On 20 May at 3.45am (Nepal time) as Miss Sim laid in her tent, the radio crackled to life. “Dao le!” (“Arrived!” in Mandarin).
It was teammate Lee Li Hui, a 27-year-old lecturer. She had made it.
Her next words were: “Yihui, this is for you.” For the second time on the trip, Miss Sim cried, as she shouted into the receiver: “Congrats! Take more photos!”
The other team members made it to the top, one by one, over the next few days.
Each time, Base Camp resonated with the clanging of pots and pans, the traditional way of marking a successful ascent.
As the team made its descent, Miss Sim busied herself with a flurry of phone calls to team members’ loved ones and sponsors.

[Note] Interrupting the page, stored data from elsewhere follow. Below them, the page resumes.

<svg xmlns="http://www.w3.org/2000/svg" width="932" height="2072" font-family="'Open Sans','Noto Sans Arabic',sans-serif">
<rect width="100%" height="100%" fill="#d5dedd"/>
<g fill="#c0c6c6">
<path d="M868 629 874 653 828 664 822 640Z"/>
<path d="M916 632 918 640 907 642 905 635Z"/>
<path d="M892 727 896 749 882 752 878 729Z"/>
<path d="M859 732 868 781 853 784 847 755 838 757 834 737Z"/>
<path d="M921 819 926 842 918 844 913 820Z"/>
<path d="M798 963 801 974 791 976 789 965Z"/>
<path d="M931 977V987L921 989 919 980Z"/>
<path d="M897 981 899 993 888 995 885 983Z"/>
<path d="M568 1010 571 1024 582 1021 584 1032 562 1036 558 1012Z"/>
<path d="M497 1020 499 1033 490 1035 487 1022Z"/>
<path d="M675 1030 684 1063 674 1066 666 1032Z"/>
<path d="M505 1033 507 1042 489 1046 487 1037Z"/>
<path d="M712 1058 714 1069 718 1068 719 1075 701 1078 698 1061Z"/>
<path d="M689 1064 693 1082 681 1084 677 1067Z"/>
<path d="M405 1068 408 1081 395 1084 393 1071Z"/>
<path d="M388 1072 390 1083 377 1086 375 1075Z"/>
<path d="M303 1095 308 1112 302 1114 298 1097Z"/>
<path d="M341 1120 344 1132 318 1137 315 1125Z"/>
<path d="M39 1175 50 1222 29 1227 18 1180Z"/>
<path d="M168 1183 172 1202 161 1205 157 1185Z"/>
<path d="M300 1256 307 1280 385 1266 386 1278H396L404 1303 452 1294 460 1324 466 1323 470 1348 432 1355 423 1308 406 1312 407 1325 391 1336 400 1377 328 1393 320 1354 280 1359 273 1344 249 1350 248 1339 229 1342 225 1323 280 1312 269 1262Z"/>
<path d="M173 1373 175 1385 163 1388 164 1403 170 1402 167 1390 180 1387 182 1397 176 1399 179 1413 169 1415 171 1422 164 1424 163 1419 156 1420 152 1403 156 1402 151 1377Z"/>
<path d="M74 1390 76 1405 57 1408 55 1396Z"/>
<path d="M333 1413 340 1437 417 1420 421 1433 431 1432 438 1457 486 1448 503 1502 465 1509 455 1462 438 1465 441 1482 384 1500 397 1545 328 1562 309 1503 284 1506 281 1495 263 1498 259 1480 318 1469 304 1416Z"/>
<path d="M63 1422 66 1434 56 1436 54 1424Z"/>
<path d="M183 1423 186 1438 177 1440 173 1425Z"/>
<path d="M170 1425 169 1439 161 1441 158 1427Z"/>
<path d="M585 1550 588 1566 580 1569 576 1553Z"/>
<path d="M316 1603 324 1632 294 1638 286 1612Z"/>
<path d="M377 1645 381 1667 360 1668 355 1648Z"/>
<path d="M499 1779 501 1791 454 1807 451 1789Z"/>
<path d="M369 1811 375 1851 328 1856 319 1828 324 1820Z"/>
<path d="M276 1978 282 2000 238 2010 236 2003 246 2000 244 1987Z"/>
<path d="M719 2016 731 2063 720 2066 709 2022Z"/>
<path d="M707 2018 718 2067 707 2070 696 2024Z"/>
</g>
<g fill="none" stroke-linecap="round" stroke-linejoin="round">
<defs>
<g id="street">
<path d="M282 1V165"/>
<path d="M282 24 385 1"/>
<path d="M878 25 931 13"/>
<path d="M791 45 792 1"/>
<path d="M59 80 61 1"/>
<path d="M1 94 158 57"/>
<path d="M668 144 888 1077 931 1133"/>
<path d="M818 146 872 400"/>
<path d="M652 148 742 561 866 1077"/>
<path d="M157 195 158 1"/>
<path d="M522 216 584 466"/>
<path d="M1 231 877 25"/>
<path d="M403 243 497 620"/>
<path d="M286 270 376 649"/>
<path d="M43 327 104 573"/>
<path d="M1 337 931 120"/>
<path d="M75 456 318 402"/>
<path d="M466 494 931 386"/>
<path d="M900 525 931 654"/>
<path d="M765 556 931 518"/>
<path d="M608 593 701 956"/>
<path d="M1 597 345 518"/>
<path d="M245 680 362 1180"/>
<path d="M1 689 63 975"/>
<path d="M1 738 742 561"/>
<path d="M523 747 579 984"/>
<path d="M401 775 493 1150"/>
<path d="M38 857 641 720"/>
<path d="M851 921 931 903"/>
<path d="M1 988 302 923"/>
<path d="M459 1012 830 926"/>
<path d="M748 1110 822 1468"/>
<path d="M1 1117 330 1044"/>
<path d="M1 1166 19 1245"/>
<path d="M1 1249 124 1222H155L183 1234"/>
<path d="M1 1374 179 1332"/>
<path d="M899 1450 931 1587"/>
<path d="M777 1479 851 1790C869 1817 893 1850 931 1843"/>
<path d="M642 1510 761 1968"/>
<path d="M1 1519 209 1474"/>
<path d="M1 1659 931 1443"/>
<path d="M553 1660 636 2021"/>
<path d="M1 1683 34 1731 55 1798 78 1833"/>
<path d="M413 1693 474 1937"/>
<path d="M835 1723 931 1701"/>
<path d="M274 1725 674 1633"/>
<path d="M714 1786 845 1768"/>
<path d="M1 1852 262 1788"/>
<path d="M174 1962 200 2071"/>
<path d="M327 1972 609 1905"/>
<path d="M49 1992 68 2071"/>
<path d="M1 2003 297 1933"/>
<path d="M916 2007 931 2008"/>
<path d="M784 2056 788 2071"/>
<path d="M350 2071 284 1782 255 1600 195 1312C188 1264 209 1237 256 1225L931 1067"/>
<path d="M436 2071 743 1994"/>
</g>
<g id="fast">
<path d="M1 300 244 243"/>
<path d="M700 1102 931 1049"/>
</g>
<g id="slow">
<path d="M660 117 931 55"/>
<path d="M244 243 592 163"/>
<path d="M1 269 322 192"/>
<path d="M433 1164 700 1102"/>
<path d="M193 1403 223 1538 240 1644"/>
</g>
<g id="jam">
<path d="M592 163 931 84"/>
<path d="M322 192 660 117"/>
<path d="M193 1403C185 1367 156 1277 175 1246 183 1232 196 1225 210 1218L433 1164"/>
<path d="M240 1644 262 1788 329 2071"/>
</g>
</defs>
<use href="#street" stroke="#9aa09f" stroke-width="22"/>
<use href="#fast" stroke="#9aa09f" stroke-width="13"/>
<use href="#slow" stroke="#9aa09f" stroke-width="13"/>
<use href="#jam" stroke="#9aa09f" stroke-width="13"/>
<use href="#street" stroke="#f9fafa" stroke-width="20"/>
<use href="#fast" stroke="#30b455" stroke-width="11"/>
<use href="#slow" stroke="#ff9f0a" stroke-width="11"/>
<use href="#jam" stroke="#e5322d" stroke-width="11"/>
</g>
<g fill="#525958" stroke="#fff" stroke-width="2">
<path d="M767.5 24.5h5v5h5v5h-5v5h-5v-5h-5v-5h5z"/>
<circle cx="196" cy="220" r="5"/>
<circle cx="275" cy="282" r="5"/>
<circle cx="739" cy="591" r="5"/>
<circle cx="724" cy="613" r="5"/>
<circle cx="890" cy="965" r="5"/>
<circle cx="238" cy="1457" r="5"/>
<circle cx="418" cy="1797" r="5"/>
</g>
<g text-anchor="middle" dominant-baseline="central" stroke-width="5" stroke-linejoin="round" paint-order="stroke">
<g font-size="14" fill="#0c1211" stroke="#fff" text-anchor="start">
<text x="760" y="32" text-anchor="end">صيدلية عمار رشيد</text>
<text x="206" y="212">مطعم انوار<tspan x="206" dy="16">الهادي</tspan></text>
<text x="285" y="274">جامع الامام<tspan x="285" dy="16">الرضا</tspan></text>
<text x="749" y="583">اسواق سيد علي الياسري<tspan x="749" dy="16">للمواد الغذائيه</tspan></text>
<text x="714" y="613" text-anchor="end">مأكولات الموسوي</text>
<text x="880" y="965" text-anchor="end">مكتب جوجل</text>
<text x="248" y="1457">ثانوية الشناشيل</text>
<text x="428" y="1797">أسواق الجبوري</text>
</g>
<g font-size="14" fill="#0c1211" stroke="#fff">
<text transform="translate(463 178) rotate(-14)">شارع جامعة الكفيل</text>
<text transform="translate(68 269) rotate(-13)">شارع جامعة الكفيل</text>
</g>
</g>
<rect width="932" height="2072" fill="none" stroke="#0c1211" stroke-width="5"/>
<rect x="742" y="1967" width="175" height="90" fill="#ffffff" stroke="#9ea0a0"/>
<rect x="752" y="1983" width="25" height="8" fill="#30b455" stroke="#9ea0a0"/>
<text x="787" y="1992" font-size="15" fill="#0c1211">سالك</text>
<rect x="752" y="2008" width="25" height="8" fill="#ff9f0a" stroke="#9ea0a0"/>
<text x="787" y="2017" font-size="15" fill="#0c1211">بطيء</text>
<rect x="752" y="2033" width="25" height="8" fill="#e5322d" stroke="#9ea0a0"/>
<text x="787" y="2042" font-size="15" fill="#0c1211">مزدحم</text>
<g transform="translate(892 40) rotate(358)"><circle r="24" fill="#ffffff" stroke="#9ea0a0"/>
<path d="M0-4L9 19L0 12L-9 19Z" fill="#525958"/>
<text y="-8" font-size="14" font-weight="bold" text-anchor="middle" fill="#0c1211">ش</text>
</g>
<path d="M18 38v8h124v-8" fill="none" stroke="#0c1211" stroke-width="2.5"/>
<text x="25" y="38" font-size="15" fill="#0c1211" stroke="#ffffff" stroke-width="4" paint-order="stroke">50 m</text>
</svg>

She also called her mother – finally.
The team finally reunited a few days later at the base of the glacier one late afternoon, embracing in a group hug, “Most of us were crying," said Miss Sim.
Back in Kathmandu, the team celebrated with a simple dinner at a Thai restaurant and a round of Everest Beer.
“Nobody felt bad for Yihui. There was no need to... it was a team victory,” said Mr Lim. Will she try again?
“I don’t want to give a definite yes or no at this point,” said Miss Sim.
After two months away from home, she just wants to “spend time with my family and friends”.